*Data in this exercise*:
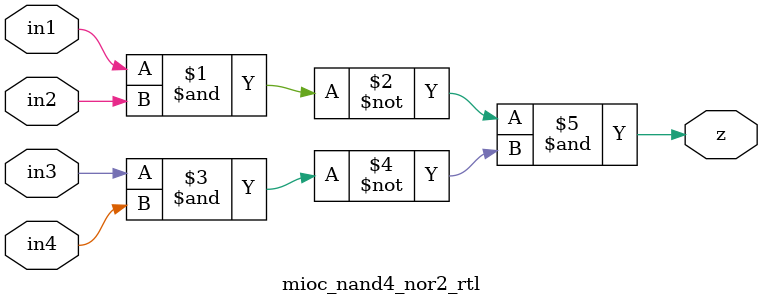
<source format=v>

module mioc_nand4_nor2_rtl(
    z,

    in1,            
    in2,            
    in3,            
    in4             
    );

   output z;

   input  in1;
   input  in2;
   input  in3;
   input  in4;

   assign z = ( ~(in1 & in2) ) & ( ~(in3 & in4) );

endmodule

</source>
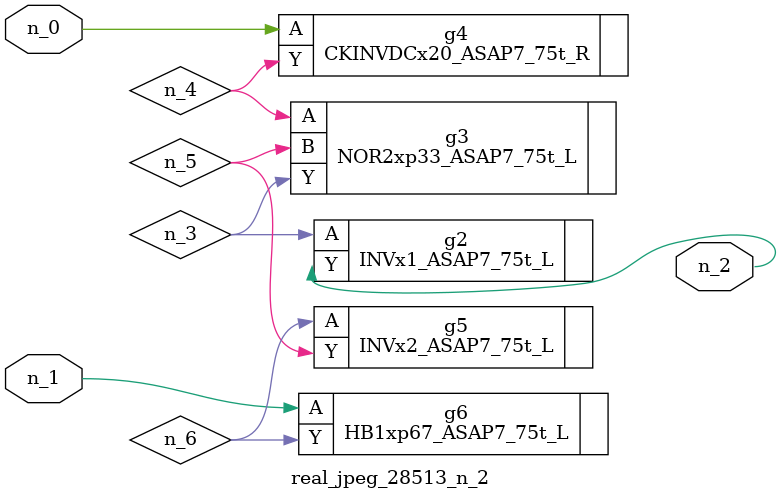
<source format=v>
module real_jpeg_28513_n_2 (n_1, n_0, n_2);

input n_1;
input n_0;

output n_2;

wire n_5;
wire n_4;
wire n_6;
wire n_3;

CKINVDCx20_ASAP7_75t_R g4 ( 
.A(n_0),
.Y(n_4)
);

HB1xp67_ASAP7_75t_L g6 ( 
.A(n_1),
.Y(n_6)
);

INVx1_ASAP7_75t_L g2 ( 
.A(n_3),
.Y(n_2)
);

NOR2xp33_ASAP7_75t_L g3 ( 
.A(n_4),
.B(n_5),
.Y(n_3)
);

INVx2_ASAP7_75t_L g5 ( 
.A(n_6),
.Y(n_5)
);


endmodule
</source>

*Work to be completed*: Set down each of the records precisely, leaving any pictures behind.

*Solution to this exercise*:
<source format=v>

module mioc_nand4_nor2_rtl(
    z,

    in1,            
    in2,            
    in3,            
    in4             
    );

   output z;

   input  in1;
   input  in2;
   input  in3;
   input  in4;

   assign z = ( ~(in1 & in2) ) & ( ~(in3 & in4) );

endmodule

</source>
<source format=v>
module real_jpeg_28513_n_2 (n_1, n_0, n_2);

input n_1;
input n_0;

output n_2;

wire n_5;
wire n_4;
wire n_6;
wire n_3;

CKINVDCx20_ASAP7_75t_R g4 ( 
.A(n_0),
.Y(n_4)
);

HB1xp67_ASAP7_75t_L g6 ( 
.A(n_1),
.Y(n_6)
);

INVx1_ASAP7_75t_L g2 ( 
.A(n_3),
.Y(n_2)
);

NOR2xp33_ASAP7_75t_L g3 ( 
.A(n_4),
.B(n_5),
.Y(n_3)
);

INVx2_ASAP7_75t_L g5 ( 
.A(n_6),
.Y(n_5)
);


endmodule
</source>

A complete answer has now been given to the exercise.